I am quite intrigued and amused by this particular IPON 'Condition':

"13. Each test run with 3300 games uses about 35kWh of energy. If you are willing to pay for
your favorite engine PLEASE send me an email! We will find an arangement :-)
"

:shock:
mjlef
Posts: 1494
Joined: Thu Mar 30, 2006 2:08 pm

Re: Komodo 10.4 vs Houdini 5

Post by mjlef »

Milos wrote:
IWB wrote:If my list is meaningless (and it might be), please check the CEGT 40/20 released today.
It is simple mathematics to be rated better than another engines even with a lower score in direct comparison (and 220 direct games in my case are pretty much useless statistically for chess) Happens all the time in pretty much any sport ... but might be hard to understand for some.
K is not rated better than H since the difference is only 4 Elo, and error bars are 10. So basically K is ahead of H just by sheer luck. You seams to have difficulty understanding written text and also this simple statistical fact.
But K/H difference aside what is really outrages is SF/K difference at your list. It is indication of clear bias and a simply impossible result.
I wanted to write more in detail about your strange accusations but as my results were and are always in line with the big ones (see above, and that speaks for me or means that everyone is biased just not you) I really think that you are stuck in a paranoid world I don't want to be dragged into!
Your results were always suspicious. But I don't talk about results, you play ponder on which even though being more efficient in terms of burnt computer power introduces a bias of which engine has better ponder implementation. Second you play on outdated hardware and use weaker (on multiple occasions with SF) compiles of some engines. Third you use unknown openings which immediately disqualifies you from any serious testing discussion. And finally you never ever published any pgn or actual proof of any of games played so sorry, but it is hard to believe in your testing "methods" and I am certainly not the only one that doubts it. Many on this forum do and you know it no matter how much you pretend not to and turn your head away.
Ponder on is exactly what humans do in tournaments, and what is done in the World Computer Chess Championship. I respect all the rating lists, but I especially admire the ones that include pondering on, since it better approximates human and computer chess tournaments. I do not have any specific data that Komodo gets more ponderhits than other engines. It would be interesting to study.
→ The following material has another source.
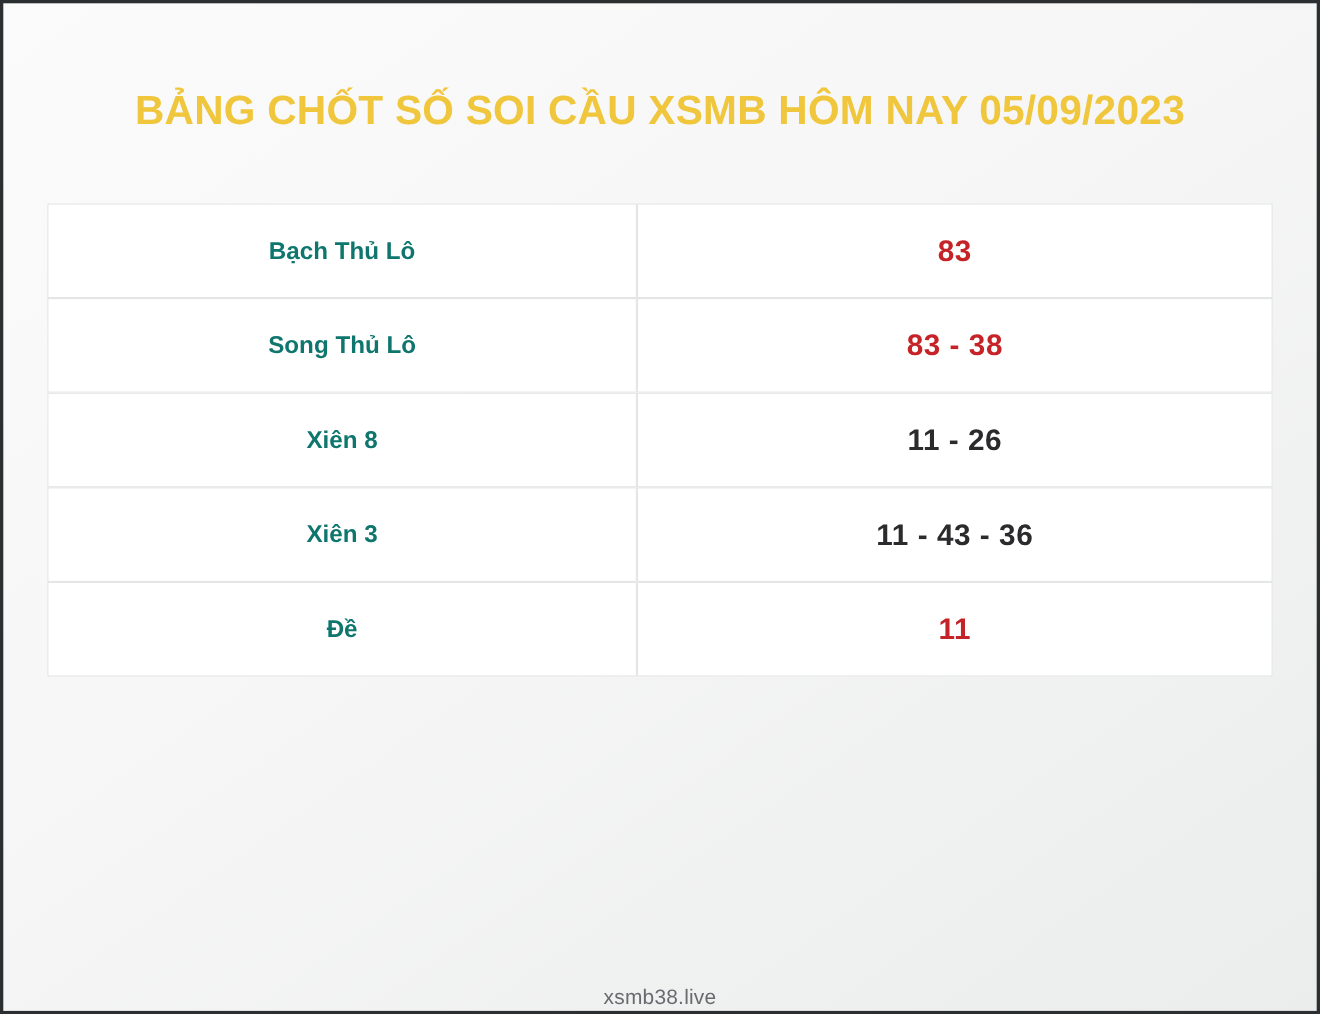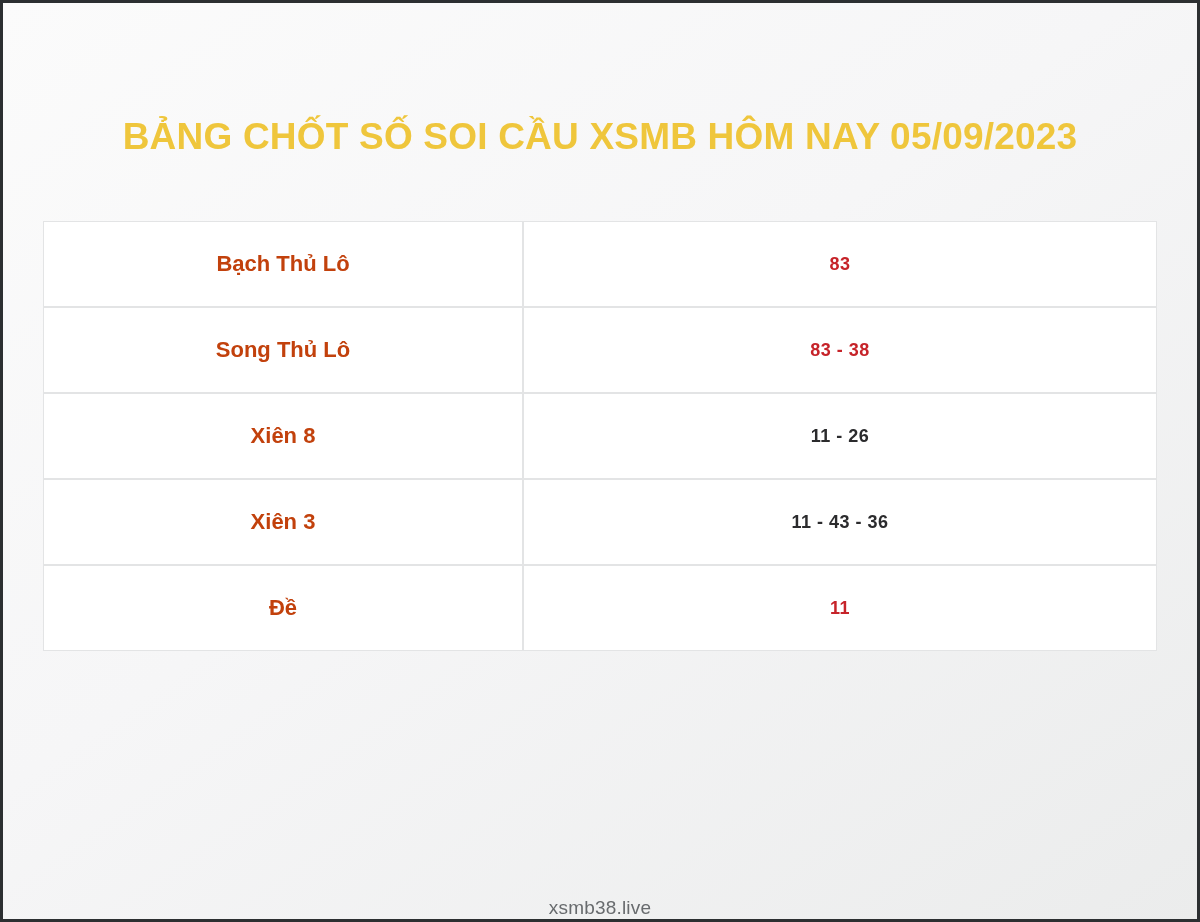"BẢNG CHỐT SỐ SOI CẦU" .title-wrap { margin-top: 36px -> none }
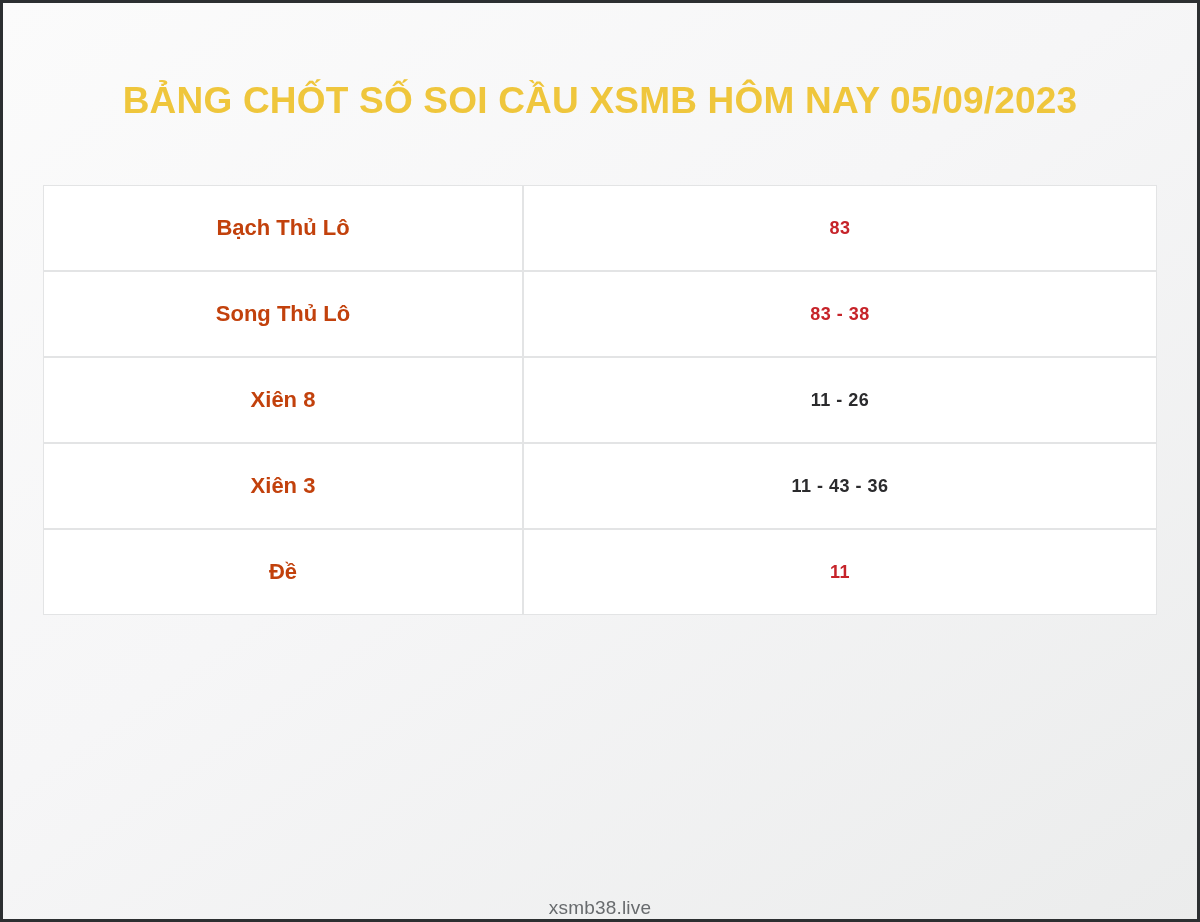"Bạch Thủ Lô" td.row-label { color: #c2410c -> #0f766e; width: 480px -> 536px }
So I am not sure it would have much of an effect on elo compared with no ponder testing. If you have more data on this, I would love to see it.

A great deal of the rating lists are at very fast time controls. Larry and I know that Komodo just does not do as well at these fast time controls. Larry has written here about this many times. Our goal is to make the strongest chess engine we can at standard time controls, even if it means Komodo is not the best at bullet/blitz. The results Larry reported and some much longer time control matches running now look pretty good so far, but we have to wait for more games to draw meaningful conclusions.

BTW, the 4 elo lead you mention does not mean "luck". 4 elo is roughly 1 Standard Deviation of the error margin. You can see on the Ipon list a column marked "CFS(next)". The error margins and results are used to determine a confidence that one program is stronger than the one below it in the list. It shows 70% for Komodo 10.4 right now. This is not proof, just the likelihood that Komodo is stronger with these settings. More games will raise CFS. If you are interested in how this works, you can google it or study the Ordo source code.

Basically, Ingo uses sound statistical methods. Scientists never work in absolutes. Just high probabilities. I find Ingo's methods and rating list admirable, even when we sometimes come out with disappointing results. I find Ingo not publishing his opening very interesting. It helps prevent programs form "booking up" or tuning programs for those openings. Like I mentioned before, Ingo is as fair as anyone can be.